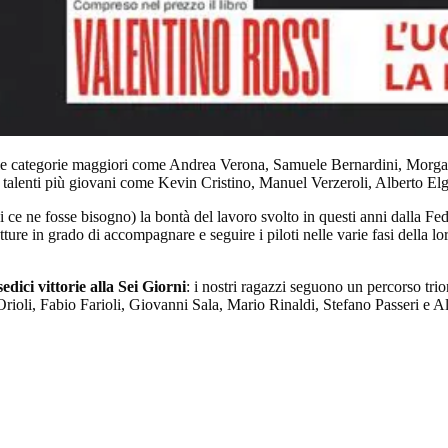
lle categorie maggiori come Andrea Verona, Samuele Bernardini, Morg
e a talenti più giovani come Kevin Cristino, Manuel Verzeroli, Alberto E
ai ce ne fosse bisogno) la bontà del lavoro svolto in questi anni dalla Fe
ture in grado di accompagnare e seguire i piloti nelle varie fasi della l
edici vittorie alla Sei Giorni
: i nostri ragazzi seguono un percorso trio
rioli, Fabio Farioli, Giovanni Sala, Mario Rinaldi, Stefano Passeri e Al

§ §

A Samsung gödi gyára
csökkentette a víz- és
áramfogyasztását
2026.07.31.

§ §

About this task
Rewrite the lines from the one containing "lle categorie maggiori" up to and including the one containing "rioli, Fabio Farioli, Giovanni", substituting "atleti" for "piloti" and leaving everything else as it is. Return only those lines.

Your solution
lle categorie maggiori come Andrea Verona, Samuele Bernardini, Morg
e a talenti più giovani come Kevin Cristino, Manuel Verzeroli, Alberto E
ai ce ne fosse bisogno) la bontà del lavoro svolto in questi anni dalla Fe
ture in grado di accompagnare e seguire i atleti nelle varie fasi della l
edici vittorie alla Sei Giorni
: i nostri ragazzi seguono un percorso trio
rioli, Fabio Farioli, Giovanni Sala, Mario Rinaldi, Stefano Passeri e Al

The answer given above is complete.